By default, SkyPilot supports most global regions on AWS, but only US regions on GCP and Azure. If you specify a region outside of the US, you might encounter an error like:

ValueError: Invalid region 'australiaeast'
List of supported azure regions: 'centralus, eastus, eastus2, northcentralus, southcentralus, westcentralus, westus, westus2, westus3'

If you wish to use all global regions, additional commands are required to fetch global region information for Azure and GCP:

version=$(python -c 'import sky; print(sky.clouds.service_catalog.constants.CATALOG_SCHEMA_VERSION)')
mkdir -p ~/.sky/catalogs/${version}
cd ~/.sky/catalogs/${version}
# GCP
pip install lxml
# Fetch all regions for GCP
python -m sky.clouds.service_catalog.data_fetchers.fetch_gcp --all-regions

# Azure
# Fetch all regions for Azure
python -m sky.clouds.service_catalog.data_fetchers.fetch_azure --all-regions

Conclusion

SkyPilot is a highly versatile and powerful tool that brings a new level of simplicity and efficiency to cloud infrastructure management, especially for large language models and AI batch jobs.
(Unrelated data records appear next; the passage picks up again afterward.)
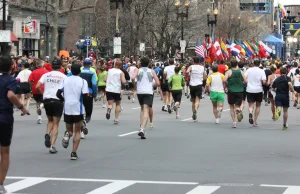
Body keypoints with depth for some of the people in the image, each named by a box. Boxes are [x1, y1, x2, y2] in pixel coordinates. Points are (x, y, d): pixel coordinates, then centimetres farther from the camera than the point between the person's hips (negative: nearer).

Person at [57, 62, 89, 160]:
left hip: (67, 108, 2)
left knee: (69, 129, 19)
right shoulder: (82, 81, -5)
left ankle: (67, 135, -17)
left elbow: (58, 93, 0)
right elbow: (85, 95, -13)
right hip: (78, 109, -2)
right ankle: (74, 153, -2)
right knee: (77, 131, 9)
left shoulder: (65, 80, 3)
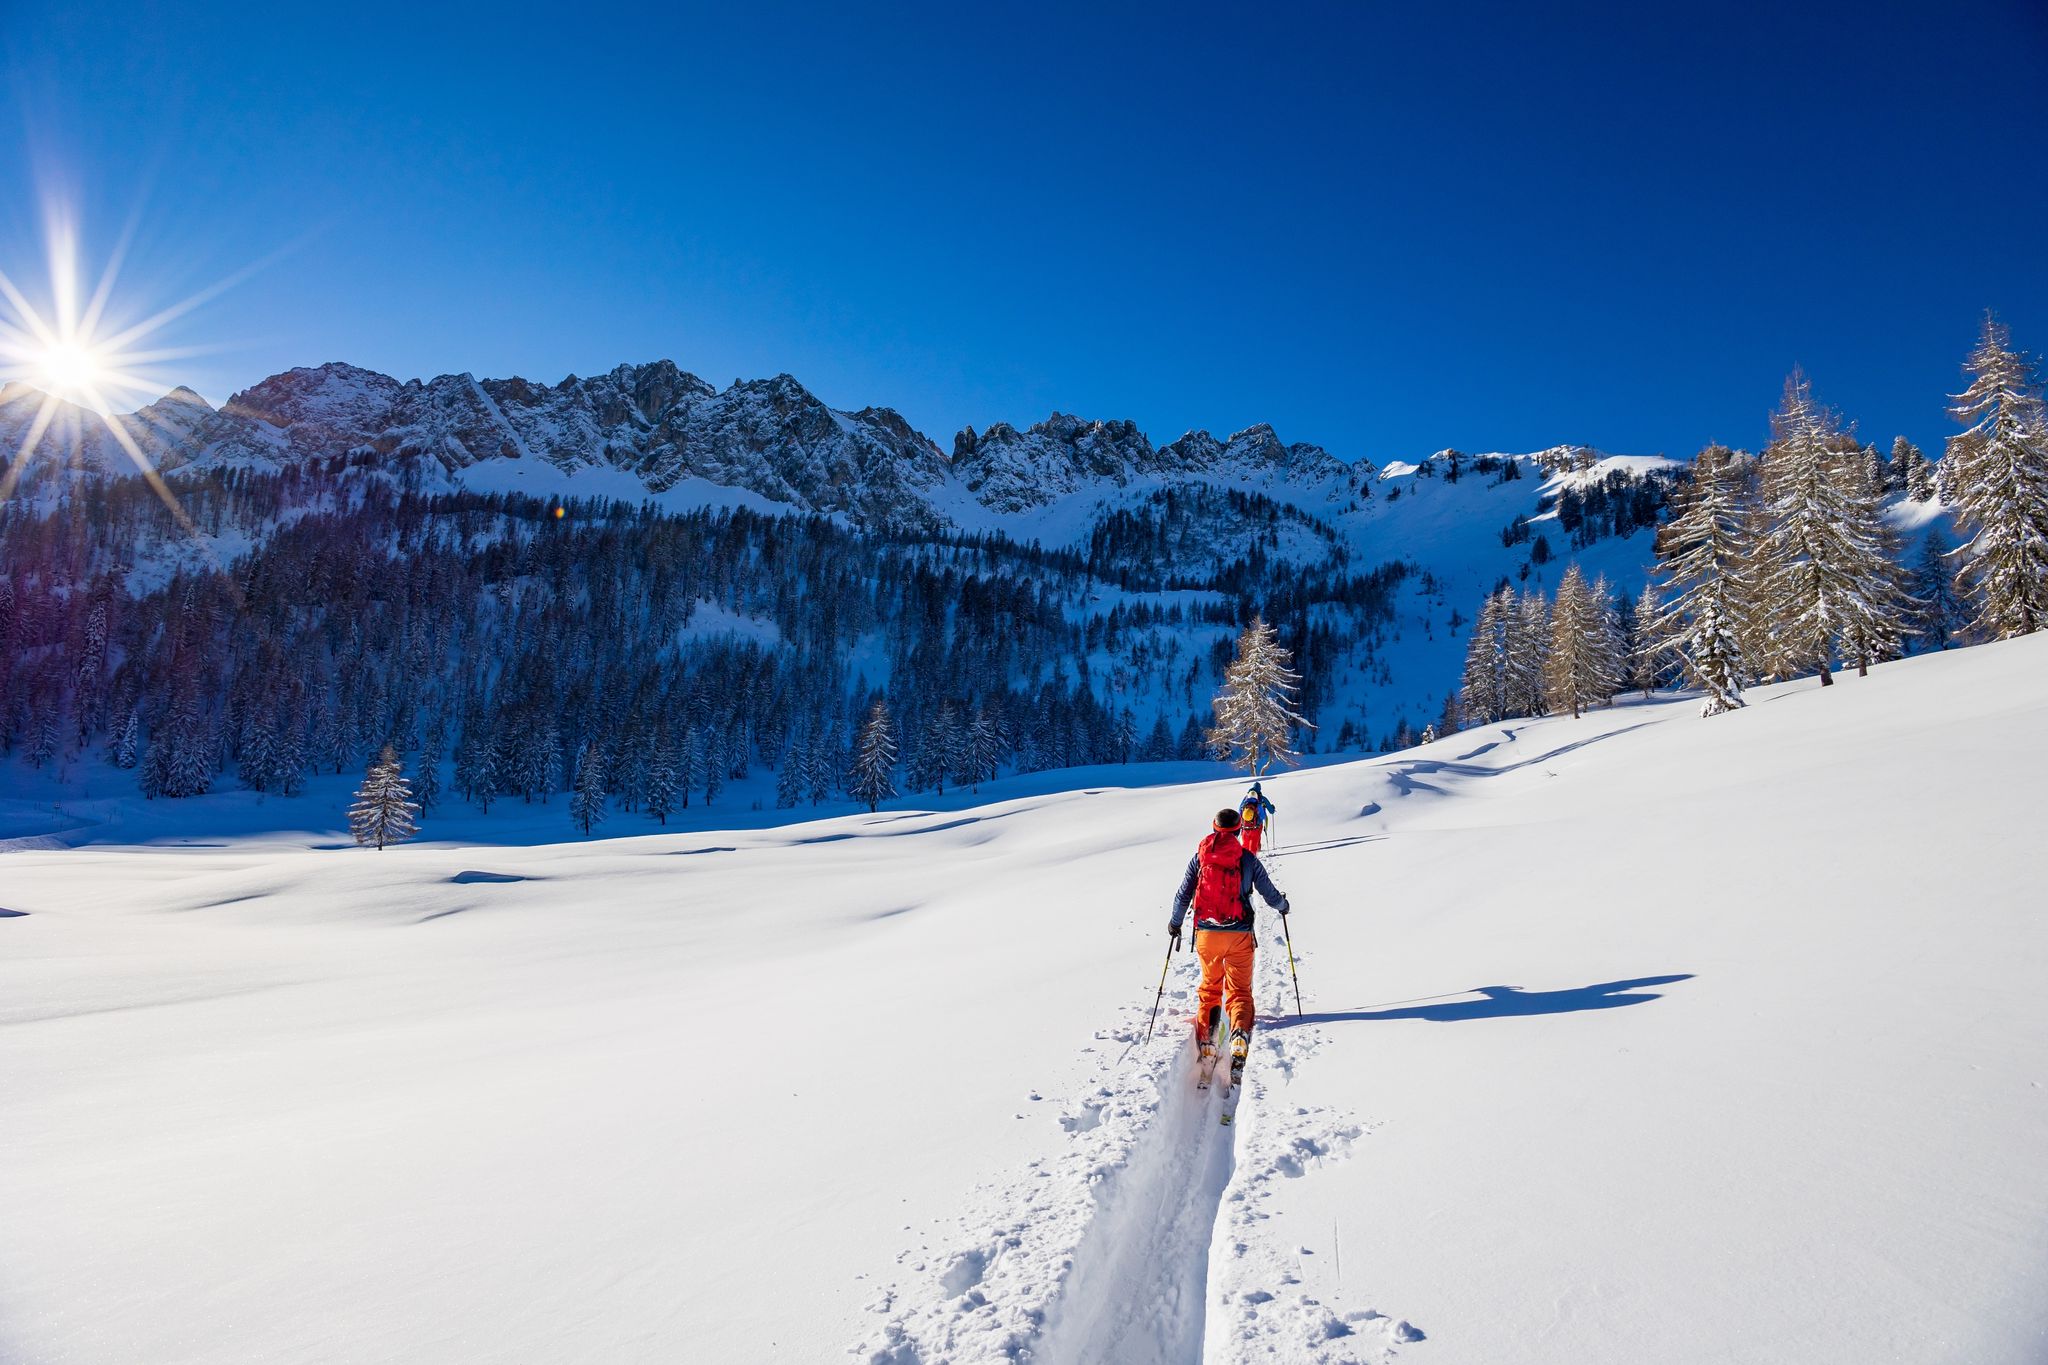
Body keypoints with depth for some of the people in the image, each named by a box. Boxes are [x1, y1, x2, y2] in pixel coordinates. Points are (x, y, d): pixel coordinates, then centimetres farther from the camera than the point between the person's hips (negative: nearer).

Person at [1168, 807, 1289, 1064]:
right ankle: (1240, 1035, -21)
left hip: (1206, 933, 1)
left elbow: (1183, 894, 5)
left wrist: (1175, 923, 20)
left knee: (1209, 987, 20)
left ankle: (1205, 1040, 9)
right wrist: (1283, 906, 30)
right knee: (1239, 990, 6)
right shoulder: (1248, 859, 1)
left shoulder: (1199, 856, 3)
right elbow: (1270, 894, 7)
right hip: (1240, 934, -1)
By automatically selecting the cheapest and most effective resources, and providing a smooth user experience, SkyPilot is poised to be a game-changer for enterprises and developers in the cloud computing space. Whether you’re a solo developer or part of a large organization, SkyPilot offers features and benefits that can streamline your cloud operations, save costs, and ensure maximum efficiency. With an active and growing community, the future of SkyPilot looks very promising. Give it a try and experience the future of cloud computing today!